4) Linear Algebra: Linear Systems and Matrix Equations from Johns Hopkins University

This is the first course of a three course specialization that introduces the students to the concepts of linear algebra, one of the most important and basic areas of mathematics, with many real-life applications.

This foundational material provides both theory and applications for topics in mathematics, engineering and the sciences. The course content focuses on linear equations, matrix methods, analytical geometry and linear transformations. As well as mastering techniques, students will be exposed to the more abstract ideas of linear algebra. Lectures, readings, quizzes, and a project all help students to master course content and and learn to read, write, and even correct mathematical proofs.

At the end of the course, students will be fluent in the language of linear algebra, learning new definitions and theorems along with examples and counterexamples.

Students will also learn to employ techniques to classify and solve linear systems of equations. This course prepares students to continue their study of linear transformations with the next course in the specialization.

 

5) Advanced Linear Models for Data Science 1: Least Squares from Johns Hopkins University

This class is an introduction to least squares from a linear algebraic and mathematical perspective.
 

Before beginning the class make sure that you have the following: - A basic understanding of linear algebra and multivariate calculus. -

A basic understanding of statistics and regression models. - At least a little familiarity with proof based mathematics. - Basic knowledge of the R programming language.

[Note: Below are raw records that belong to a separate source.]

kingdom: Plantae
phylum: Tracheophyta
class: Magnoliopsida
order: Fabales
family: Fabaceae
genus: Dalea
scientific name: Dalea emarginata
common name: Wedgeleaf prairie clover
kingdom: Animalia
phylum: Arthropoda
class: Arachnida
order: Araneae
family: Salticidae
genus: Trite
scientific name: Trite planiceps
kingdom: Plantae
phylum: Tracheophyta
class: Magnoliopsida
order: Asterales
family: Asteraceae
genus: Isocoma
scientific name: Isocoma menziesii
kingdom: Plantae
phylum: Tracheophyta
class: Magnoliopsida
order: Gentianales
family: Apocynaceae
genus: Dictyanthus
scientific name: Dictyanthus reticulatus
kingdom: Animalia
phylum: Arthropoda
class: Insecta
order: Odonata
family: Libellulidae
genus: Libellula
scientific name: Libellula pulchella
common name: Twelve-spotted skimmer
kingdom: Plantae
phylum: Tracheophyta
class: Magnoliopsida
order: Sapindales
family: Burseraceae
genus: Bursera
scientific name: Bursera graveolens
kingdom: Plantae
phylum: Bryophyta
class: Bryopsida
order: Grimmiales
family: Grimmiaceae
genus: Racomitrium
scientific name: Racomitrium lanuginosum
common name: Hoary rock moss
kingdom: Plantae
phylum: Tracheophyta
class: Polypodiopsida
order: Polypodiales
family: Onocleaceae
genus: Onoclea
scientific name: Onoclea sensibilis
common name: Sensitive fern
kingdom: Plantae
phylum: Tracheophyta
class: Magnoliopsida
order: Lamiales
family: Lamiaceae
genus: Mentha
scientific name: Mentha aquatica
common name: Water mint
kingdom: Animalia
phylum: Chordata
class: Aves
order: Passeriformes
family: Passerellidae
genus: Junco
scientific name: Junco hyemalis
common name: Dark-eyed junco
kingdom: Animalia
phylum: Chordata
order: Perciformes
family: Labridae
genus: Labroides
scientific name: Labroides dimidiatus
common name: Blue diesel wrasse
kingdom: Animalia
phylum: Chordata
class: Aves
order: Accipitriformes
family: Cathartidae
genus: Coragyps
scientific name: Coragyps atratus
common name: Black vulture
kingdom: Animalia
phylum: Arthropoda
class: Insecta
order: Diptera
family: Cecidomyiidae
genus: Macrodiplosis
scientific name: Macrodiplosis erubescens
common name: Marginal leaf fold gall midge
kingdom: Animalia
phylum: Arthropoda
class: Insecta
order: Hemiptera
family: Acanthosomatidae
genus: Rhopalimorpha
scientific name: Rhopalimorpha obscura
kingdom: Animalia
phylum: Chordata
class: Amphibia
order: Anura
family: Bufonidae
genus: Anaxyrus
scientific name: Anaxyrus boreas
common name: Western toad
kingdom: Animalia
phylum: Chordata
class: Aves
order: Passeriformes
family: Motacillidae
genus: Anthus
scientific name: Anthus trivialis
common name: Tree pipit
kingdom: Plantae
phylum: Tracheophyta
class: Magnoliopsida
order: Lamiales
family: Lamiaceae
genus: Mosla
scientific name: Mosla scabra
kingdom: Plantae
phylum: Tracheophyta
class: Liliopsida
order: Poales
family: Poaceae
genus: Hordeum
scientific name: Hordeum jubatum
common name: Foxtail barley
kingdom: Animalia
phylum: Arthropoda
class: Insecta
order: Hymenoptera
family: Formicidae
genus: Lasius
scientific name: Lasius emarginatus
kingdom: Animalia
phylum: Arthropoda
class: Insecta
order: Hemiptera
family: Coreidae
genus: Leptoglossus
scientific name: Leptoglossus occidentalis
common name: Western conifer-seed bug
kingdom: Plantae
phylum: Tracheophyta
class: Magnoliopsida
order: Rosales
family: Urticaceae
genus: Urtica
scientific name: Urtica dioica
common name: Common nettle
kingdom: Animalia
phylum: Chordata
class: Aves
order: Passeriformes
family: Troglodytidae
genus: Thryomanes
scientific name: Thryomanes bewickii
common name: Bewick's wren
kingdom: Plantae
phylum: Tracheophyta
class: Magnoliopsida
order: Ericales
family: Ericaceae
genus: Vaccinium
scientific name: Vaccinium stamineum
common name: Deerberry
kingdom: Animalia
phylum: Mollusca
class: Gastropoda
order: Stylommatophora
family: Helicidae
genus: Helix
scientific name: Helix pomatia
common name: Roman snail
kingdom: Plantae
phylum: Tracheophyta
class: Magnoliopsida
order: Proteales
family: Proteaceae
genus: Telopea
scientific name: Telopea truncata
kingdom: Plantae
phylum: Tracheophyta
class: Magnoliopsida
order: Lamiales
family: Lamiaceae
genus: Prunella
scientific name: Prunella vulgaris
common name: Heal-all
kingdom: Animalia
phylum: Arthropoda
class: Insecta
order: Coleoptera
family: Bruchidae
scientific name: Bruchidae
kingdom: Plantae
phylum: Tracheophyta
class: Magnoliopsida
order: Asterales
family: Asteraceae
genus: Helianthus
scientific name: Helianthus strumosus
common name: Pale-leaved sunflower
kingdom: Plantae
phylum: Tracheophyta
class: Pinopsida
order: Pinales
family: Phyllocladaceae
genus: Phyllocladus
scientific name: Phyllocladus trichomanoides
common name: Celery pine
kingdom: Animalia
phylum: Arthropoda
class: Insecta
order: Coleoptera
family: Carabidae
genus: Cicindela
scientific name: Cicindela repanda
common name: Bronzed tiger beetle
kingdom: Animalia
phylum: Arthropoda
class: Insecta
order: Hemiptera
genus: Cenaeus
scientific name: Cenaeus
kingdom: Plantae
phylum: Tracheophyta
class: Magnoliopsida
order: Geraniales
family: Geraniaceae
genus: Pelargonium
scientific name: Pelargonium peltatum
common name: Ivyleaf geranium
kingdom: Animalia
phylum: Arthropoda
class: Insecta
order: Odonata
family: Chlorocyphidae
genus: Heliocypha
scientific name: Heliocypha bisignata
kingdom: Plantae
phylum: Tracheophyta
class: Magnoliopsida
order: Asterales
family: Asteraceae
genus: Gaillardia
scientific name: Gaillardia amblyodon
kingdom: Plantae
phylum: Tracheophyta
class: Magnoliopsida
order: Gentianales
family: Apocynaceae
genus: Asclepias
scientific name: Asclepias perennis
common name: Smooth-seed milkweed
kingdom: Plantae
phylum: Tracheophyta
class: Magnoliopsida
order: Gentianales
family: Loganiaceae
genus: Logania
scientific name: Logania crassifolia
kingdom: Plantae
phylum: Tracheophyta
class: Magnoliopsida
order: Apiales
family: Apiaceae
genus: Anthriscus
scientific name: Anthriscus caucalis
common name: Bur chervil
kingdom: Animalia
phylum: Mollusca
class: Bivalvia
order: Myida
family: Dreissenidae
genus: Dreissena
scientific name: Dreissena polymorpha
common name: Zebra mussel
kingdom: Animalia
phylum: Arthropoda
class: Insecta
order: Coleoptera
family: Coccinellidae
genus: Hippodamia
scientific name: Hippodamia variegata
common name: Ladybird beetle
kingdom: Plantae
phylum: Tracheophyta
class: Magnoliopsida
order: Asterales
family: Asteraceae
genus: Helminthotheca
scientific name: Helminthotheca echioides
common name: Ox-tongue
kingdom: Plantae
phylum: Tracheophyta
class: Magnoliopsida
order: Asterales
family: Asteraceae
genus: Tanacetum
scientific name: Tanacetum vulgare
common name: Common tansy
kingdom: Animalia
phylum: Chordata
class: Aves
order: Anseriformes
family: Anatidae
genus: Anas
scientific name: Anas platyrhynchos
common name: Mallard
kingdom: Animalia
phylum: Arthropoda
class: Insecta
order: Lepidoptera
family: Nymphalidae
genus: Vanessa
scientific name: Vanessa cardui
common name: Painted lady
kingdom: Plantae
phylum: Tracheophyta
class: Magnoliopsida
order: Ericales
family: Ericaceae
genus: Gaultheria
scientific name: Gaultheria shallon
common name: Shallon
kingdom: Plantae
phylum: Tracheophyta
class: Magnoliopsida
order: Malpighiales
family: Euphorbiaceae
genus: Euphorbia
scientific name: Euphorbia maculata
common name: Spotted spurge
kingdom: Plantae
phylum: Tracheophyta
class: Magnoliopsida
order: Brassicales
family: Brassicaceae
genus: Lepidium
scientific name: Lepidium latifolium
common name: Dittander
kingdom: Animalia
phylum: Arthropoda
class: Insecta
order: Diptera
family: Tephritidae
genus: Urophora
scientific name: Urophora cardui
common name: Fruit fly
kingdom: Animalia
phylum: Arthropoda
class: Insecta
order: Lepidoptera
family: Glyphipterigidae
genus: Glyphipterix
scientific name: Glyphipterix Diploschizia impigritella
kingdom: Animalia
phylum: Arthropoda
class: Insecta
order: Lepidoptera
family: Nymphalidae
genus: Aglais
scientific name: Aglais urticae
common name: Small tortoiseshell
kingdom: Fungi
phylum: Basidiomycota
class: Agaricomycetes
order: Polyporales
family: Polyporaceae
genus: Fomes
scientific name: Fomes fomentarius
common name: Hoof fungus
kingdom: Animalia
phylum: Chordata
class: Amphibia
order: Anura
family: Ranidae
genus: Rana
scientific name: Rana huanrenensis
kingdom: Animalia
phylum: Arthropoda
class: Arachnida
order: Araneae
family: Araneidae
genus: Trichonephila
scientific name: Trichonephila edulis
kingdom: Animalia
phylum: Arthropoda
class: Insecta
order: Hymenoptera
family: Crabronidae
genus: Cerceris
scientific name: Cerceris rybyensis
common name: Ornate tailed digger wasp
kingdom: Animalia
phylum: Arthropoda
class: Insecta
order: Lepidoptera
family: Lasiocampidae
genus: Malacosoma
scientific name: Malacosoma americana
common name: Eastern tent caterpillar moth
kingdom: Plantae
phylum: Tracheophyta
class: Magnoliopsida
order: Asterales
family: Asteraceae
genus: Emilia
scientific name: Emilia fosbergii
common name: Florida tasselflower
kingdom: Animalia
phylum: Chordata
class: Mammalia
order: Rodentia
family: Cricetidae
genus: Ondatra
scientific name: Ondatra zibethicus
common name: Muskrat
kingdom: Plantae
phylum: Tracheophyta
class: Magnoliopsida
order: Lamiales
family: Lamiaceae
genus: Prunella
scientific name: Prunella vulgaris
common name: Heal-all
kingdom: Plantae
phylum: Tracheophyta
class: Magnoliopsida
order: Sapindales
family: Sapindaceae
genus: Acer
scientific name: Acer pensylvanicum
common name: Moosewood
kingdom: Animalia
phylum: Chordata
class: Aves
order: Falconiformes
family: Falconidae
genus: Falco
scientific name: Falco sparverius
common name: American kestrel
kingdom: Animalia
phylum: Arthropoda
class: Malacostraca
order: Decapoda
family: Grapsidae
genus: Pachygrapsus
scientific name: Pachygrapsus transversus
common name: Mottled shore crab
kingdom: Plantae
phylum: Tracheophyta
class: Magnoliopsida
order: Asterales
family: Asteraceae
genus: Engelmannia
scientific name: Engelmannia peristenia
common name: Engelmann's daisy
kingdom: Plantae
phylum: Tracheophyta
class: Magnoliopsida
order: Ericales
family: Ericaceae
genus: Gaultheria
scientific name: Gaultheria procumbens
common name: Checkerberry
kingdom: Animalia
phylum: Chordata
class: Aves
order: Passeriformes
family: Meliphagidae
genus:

After taking this course, students will have a firm foundation in a linear algebraic treatment of regression modeling. This will greatly augment applied data scientists' general understanding of regression models.

6) Regression Models from Johns Hopkins University

Linear models, as their name implies, relates an outcome to a set of predictors of interest using linear assumptions.

Regression models, a subset of linear models, are the most important statistical analysis tool in a data scientist’s toolkit.

This course covers regression analysis, least squares and inference using regression models. Special cases of the regression model, ANOVA and ANCOVA will be covered as well. Analysis of residuals and variability will be investigated.

The course will cover modern thinking on model selection and novel uses of regression models including scatterplot smoothing.